Some of the alarm is overdone. For one thing, industrial policy is not necessarily inefficient or distortive. The US turn away from globalisation is atypical, certainly among advanced economies. And cross-border movements of goods, services, investment, people and data have survived multiple shocks over the past 30 years.
Intervention is certainly rising. Studies by the IMF and the Global Trade Alert research service show more than 2,500 industrial policy interventions last year, more than two-thirds of them trade-distorting. But their overall impact is unclear. Hundreds of modest spending or regulatory moves won’t have much effect. GTA reports also showed distortive interventions rising rapidly after the global financial crisis in 2008, yet global trade recovered.
It is not surprising or necessarily destructive for governments to intervene in fast-evolving sectors like electric vehicles, both to gain first-mover competitive advantage and to reduce carbon emissions. The IRA spending is not perfect, but America is at least making an overdue contribution to combating climate change.
Attempts in other countries to match the US approach are relatively modest.
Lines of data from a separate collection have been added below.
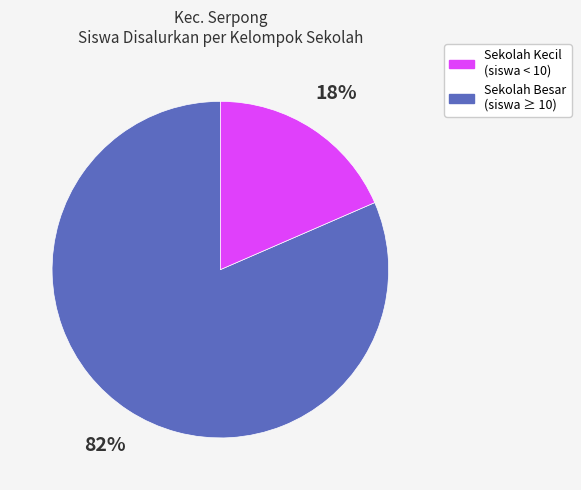

Is there any slice that represents more than half of the pie?

Yes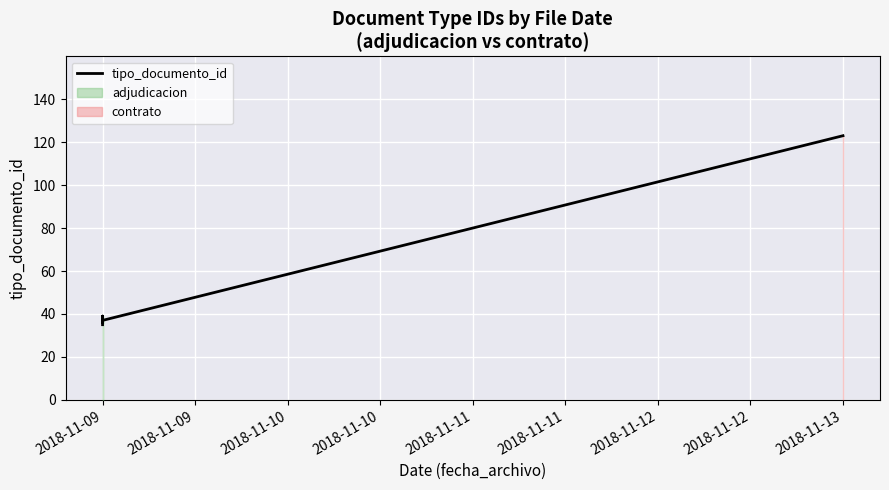

Which has a higher value, 2018-11-09 or 2018-11-09?

2018-11-09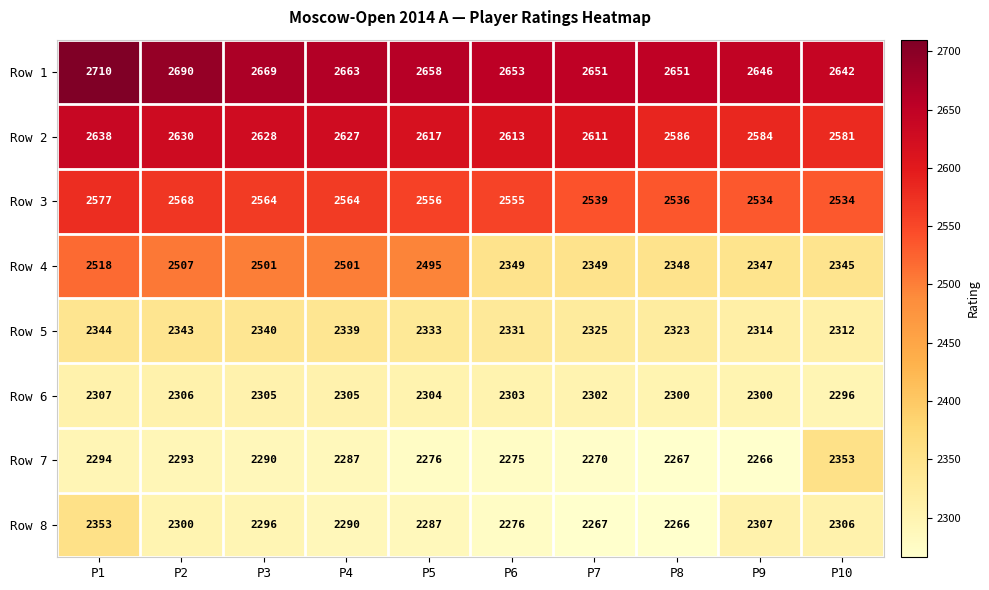

What is the average value of the Row 6 series?

2303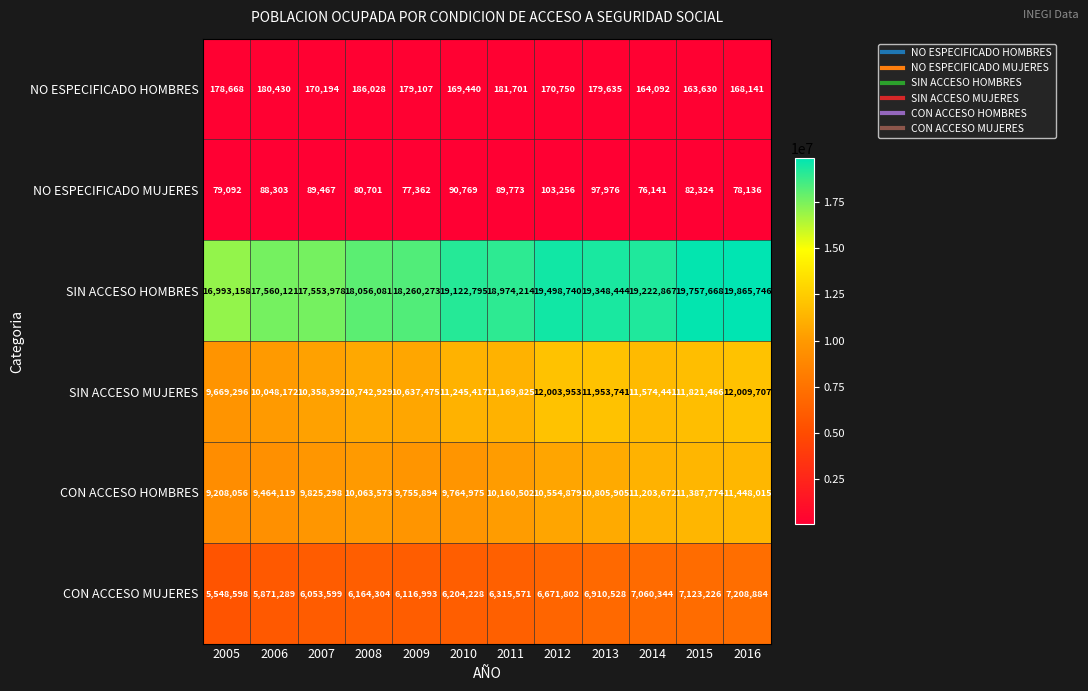

Between 2007 and 2015, which series saw the biggest shift?

SIN ACCESO HOMBRES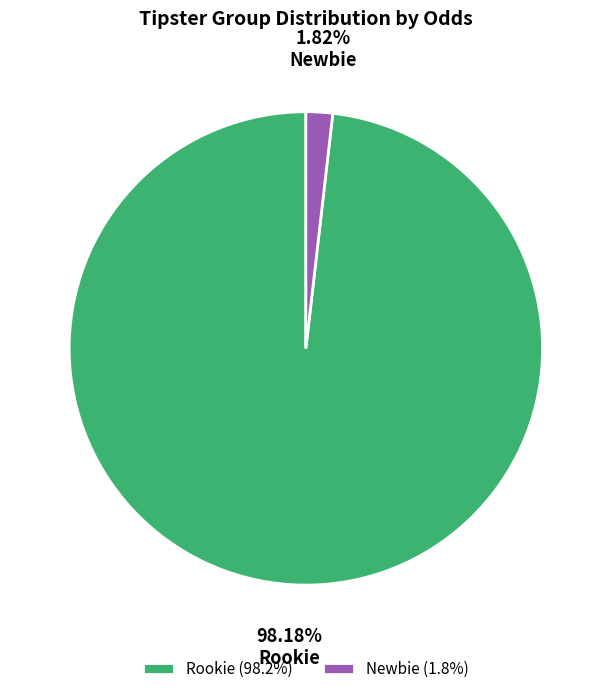

How many segments does this pie chart have?

2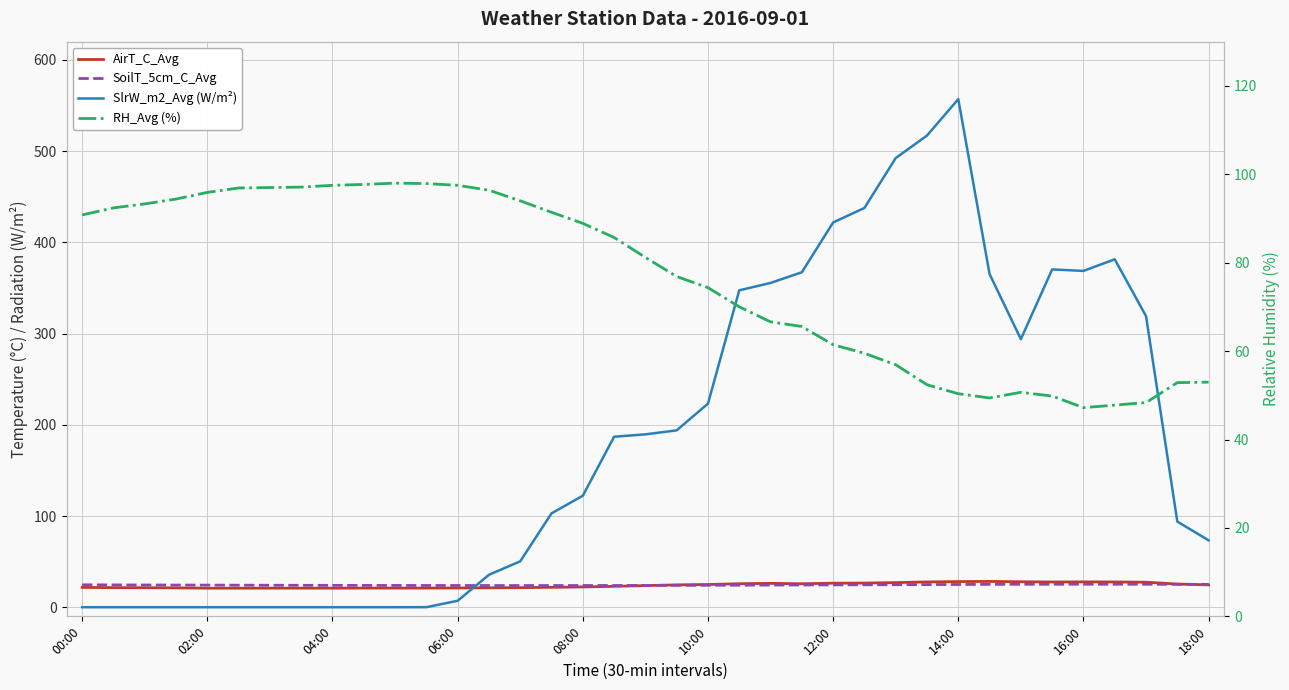

What position from the right is 14:00?

9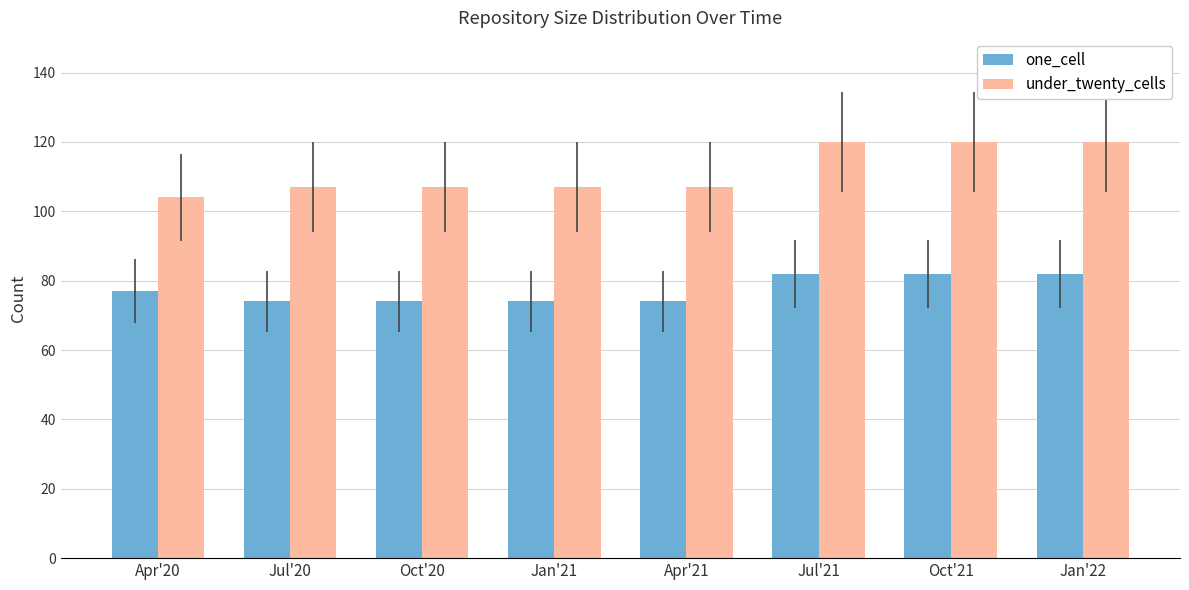

What is the label of the 3rd bar from the right?

Jul'21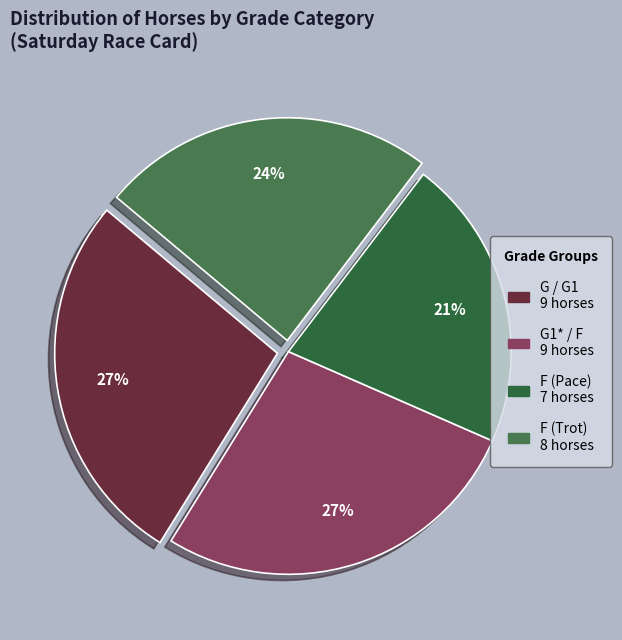

To the nearest percent, what is the difference between the largest and smallest slice percentages?

6%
France’s suggestion of a large new pan-EU green sovereignty fund foundered on German scepticism. Japan went on a spending spree to rebuild its semiconductor industry, but high debt loads across the world mean the capacity for new fiscal outlays is limited.
Meanwhile, America’s out-and-out trade protectionism also has relatively weak echoes elsewhere. True, the EU has tooled up with an array of weaponry to go after what it perceives as unfair competition. Using its latest instrument, the foreign subsidies regulation, Brussels conducted a raid on a Chinese company in Europe this week.
But if applied fairly, such levelling of the playing field does not constitute protectionism. The EU’s actual use of trade instruments so far has been restrained. Brussels is considering anti-subsidy duties on EV imports from China, but such tariffs are likely to be modest, intended only to give EU automakers breathing space to catch up.
Nor is the neurotic US aversion to signing new trade deals shared elsewhere. Governments in the Asia-Pacific are lining up to join the CPTPP that the US abandoned. China’s apparent return to export-led growth raises concerns about distortive interventions and trade imbalances but it could hardly be called protectionist.
As ever, the best defence for world trade would be binding global rules, but, as ever, the World Trade Organization falls well short of providing them. Its rule book is inadequate to constrain China’s state capitalist model, and the US is keener on subverting the institution by crippling its dispute settlement system than on truly reforming it.
Without that strong legal framework, conditions for a surge of government interventionism with protectionist elements remain in place. But there have been so many false alarms over the decades that the onus is on the worriers to show that this time is different and that globalisation is in serious trouble. So far, there does not seem to be truly compelling evidence that it is.